═════ Records for the task ═════

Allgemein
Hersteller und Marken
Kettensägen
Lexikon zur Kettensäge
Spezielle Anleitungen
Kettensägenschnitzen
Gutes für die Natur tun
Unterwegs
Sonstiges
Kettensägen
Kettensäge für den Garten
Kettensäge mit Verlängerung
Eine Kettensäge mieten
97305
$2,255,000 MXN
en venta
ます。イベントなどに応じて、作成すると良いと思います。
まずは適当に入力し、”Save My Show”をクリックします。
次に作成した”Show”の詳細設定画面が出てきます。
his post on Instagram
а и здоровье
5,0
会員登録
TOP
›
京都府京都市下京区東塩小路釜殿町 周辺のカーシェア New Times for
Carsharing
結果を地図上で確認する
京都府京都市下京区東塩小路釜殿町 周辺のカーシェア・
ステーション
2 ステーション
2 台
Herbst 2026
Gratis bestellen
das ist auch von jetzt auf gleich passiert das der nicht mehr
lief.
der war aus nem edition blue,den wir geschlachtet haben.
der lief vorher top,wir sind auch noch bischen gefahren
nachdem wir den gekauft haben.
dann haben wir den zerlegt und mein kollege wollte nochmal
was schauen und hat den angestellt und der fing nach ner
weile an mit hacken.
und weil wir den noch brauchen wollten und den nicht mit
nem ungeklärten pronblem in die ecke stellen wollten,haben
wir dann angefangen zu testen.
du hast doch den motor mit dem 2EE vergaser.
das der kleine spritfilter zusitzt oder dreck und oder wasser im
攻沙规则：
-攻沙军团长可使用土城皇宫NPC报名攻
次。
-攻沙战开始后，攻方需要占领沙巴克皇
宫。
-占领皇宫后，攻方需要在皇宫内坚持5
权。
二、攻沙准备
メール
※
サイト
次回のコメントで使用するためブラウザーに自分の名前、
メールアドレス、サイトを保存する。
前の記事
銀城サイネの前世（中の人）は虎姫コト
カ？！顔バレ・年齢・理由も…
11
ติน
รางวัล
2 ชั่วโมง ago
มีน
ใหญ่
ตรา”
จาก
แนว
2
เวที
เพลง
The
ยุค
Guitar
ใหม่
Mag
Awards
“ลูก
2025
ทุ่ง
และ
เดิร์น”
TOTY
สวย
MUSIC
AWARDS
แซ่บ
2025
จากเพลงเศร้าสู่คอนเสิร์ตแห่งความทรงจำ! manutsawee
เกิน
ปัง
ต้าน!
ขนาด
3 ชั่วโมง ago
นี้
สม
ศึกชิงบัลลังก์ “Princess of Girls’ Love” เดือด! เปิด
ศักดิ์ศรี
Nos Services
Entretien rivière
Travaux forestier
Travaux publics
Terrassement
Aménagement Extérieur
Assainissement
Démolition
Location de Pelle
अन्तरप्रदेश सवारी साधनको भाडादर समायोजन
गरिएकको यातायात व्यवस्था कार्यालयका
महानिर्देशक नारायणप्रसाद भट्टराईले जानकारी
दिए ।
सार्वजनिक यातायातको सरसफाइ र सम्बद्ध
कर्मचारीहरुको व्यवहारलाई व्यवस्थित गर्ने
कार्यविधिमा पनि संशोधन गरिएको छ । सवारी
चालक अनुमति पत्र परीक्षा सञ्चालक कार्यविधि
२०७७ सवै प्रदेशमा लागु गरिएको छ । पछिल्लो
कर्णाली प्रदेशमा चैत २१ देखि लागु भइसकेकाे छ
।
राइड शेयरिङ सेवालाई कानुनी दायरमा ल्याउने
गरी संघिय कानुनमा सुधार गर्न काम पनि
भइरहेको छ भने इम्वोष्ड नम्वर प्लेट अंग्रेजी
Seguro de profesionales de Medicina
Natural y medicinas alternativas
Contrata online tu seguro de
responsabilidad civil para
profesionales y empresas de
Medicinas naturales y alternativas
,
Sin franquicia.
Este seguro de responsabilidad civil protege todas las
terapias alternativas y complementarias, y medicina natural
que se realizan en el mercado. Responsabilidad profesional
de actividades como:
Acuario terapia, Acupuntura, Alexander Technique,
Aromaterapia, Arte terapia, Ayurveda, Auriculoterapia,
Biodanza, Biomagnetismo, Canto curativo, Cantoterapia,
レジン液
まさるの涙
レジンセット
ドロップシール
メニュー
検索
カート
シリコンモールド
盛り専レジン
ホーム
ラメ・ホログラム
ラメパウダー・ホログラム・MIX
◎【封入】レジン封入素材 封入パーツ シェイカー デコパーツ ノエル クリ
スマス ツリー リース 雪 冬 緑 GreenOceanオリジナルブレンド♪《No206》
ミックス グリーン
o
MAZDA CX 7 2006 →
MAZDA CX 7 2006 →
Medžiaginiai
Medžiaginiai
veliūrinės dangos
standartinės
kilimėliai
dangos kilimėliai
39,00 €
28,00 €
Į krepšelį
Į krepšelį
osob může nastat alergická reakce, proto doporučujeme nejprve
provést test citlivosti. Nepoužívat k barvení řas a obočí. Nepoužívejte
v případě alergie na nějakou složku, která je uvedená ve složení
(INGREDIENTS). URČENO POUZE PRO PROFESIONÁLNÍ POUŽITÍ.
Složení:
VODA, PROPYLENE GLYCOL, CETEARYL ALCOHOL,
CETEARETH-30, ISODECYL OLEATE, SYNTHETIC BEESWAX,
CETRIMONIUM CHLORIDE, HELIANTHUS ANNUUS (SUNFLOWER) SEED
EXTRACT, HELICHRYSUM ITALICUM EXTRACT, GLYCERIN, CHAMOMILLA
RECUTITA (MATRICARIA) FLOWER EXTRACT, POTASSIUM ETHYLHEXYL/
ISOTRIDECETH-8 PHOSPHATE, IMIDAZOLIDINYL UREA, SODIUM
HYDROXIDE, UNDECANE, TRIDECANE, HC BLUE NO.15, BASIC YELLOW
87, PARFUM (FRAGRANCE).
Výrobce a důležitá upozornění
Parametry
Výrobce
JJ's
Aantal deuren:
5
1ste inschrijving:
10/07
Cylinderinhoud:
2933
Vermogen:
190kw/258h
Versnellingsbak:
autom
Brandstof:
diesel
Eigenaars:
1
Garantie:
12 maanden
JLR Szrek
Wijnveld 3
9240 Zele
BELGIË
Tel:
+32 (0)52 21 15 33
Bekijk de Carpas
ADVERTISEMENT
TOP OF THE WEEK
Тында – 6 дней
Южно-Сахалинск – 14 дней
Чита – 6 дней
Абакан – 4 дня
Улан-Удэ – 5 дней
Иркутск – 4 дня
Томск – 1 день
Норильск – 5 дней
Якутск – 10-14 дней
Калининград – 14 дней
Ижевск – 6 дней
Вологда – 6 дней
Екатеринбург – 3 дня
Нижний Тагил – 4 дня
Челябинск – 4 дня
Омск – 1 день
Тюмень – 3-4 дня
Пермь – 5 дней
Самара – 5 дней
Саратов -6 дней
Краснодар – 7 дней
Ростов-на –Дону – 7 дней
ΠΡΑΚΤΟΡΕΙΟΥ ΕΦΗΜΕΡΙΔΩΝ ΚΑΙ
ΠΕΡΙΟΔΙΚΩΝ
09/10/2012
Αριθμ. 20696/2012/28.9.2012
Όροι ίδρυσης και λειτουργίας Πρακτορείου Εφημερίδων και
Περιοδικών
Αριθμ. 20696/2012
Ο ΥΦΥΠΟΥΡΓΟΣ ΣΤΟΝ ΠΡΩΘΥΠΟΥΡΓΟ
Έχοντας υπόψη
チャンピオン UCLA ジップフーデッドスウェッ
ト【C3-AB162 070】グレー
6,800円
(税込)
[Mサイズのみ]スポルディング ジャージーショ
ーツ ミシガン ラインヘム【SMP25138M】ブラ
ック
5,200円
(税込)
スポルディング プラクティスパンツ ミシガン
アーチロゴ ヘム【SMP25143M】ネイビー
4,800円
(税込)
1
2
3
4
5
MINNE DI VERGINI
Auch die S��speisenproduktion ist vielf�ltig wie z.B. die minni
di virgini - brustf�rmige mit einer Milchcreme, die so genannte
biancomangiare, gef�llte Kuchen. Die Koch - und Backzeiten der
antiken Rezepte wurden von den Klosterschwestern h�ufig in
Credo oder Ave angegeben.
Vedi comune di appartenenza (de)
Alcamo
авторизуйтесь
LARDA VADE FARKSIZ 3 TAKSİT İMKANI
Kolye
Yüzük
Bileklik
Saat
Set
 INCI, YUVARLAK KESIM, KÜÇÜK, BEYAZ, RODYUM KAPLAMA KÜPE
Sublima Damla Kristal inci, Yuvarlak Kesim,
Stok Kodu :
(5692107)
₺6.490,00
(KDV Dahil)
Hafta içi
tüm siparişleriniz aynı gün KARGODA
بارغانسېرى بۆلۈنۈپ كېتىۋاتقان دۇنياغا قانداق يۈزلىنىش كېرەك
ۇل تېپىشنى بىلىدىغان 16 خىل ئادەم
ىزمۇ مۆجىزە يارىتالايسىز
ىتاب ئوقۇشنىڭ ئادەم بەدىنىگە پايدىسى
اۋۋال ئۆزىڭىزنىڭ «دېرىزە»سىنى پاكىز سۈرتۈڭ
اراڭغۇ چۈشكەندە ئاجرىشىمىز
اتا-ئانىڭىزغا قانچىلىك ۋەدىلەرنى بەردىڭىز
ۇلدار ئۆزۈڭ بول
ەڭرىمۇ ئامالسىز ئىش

═════

To do =>
An exact copy of the lines from the one with "INCI, YUVARLAK KESIM, KÜÇÜK, BEYAZ, RODYUM" to the final line of the entries is all that the answer should hold.

Task output =>
 INCI, YUVARLAK KESIM, KÜÇÜK, BEYAZ, RODYUM KAPLAMA KÜPE
Sublima Damla Kristal inci, Yuvarlak Kesim,
Stok Kodu :
(5692107)
₺6.490,00
(KDV Dahil)
Hafta içi
tüm siparişleriniz aynı gün KARGODA
بارغانسېرى بۆلۈنۈپ كېتىۋاتقان دۇنياغا قانداق يۈزلىنىش كېرەك
ۇل تېپىشنى بىلىدىغان 16 خىل ئادەم
ىزمۇ مۆجىزە يارىتالايسىز
ىتاب ئوقۇشنىڭ ئادەم بەدىنىگە پايدىسى
اۋۋال ئۆزىڭىزنىڭ «دېرىزە»سىنى پاكىز سۈرتۈڭ
اراڭغۇ چۈشكەندە ئاجرىشىمىز
اتا-ئانىڭىزغا قانچىلىك ۋەدىلەرنى بەردىڭىز
ۇلدار ئۆزۈڭ بول
ەڭرىمۇ ئامالسىز ئىش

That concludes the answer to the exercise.